[Opening PROVIDED MATERIAL section]

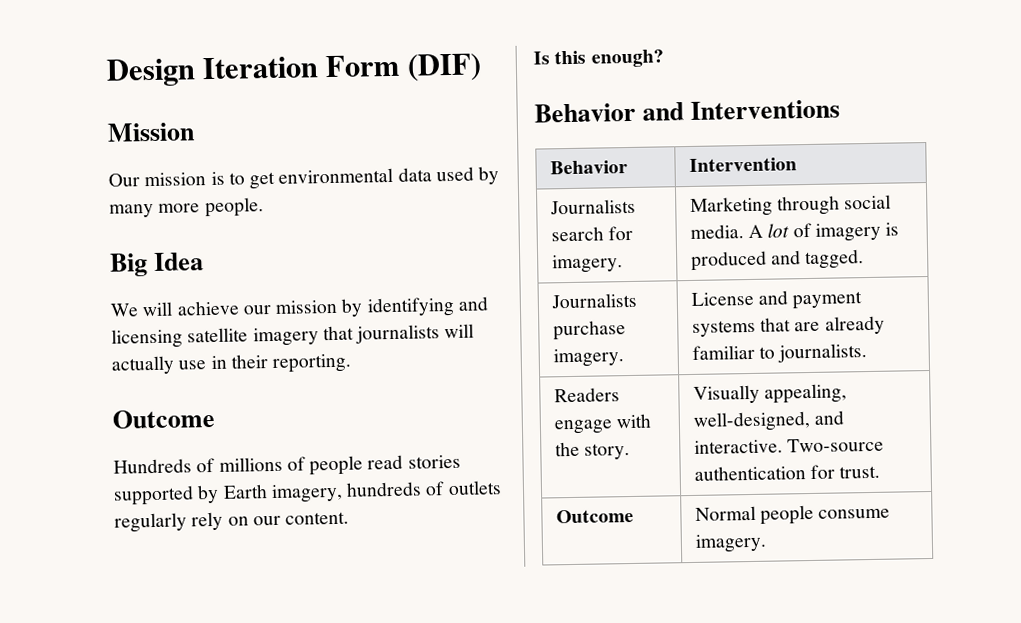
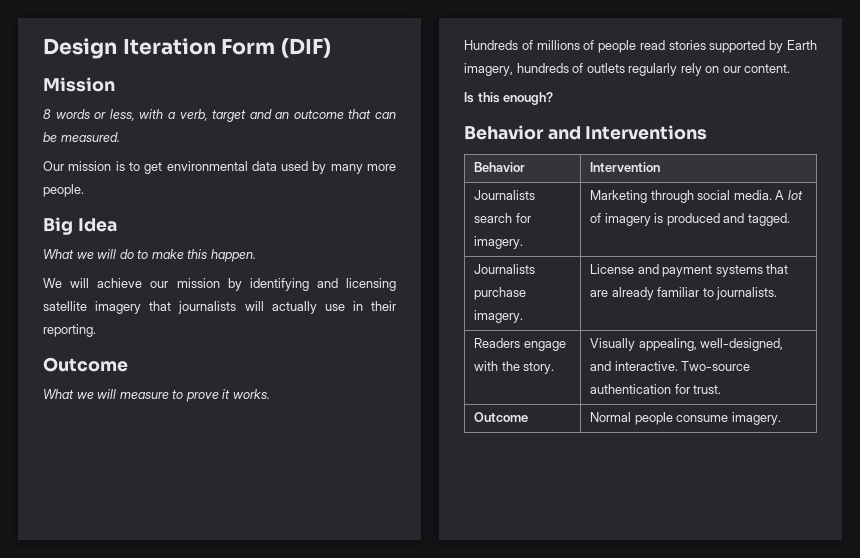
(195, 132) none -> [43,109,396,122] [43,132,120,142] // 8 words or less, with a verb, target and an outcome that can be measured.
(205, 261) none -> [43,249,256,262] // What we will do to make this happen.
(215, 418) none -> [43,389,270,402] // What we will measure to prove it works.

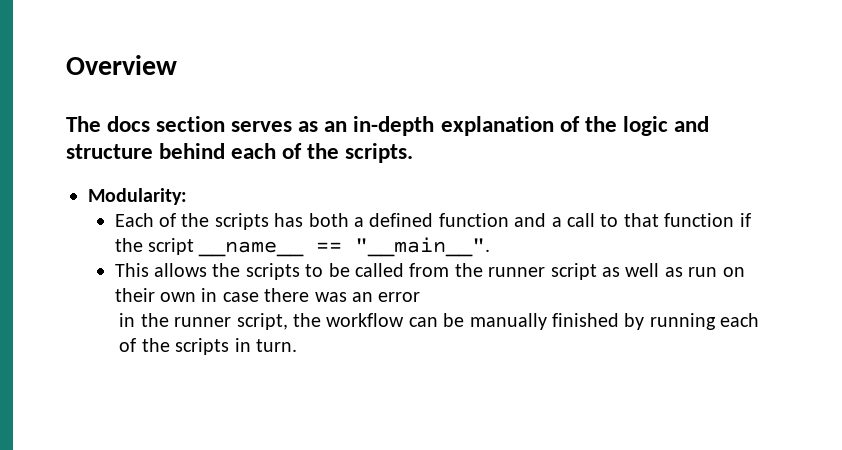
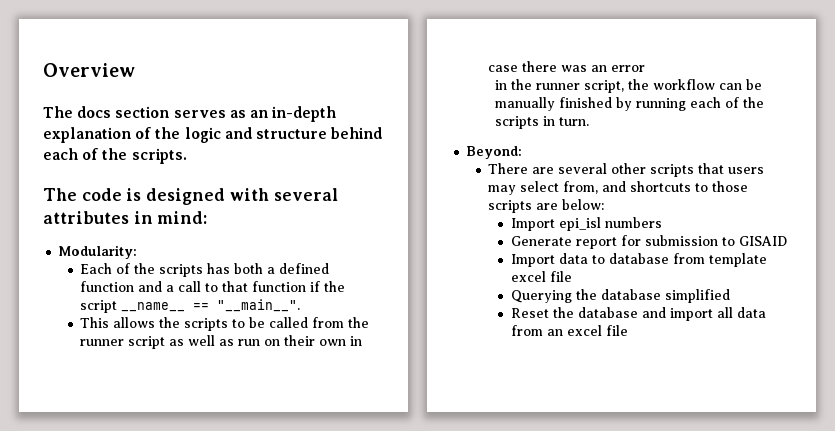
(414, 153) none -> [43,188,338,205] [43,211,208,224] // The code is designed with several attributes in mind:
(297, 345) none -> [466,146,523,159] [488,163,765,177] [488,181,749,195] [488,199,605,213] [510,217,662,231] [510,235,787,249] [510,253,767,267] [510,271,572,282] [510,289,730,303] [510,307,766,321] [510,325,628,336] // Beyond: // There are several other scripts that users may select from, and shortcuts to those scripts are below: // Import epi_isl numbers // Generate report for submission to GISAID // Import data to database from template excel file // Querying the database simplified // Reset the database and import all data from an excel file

[Closing PROVIDED MATERIAL section]

Wherever a line in the data above holds the word "will", copy that line.

RESPONSE BOX:
(205, 261) none -> [43,249,256,262] // What we will do to make this happen.
(215, 418) none -> [43,389,270,402] // What we will measure to prove it works.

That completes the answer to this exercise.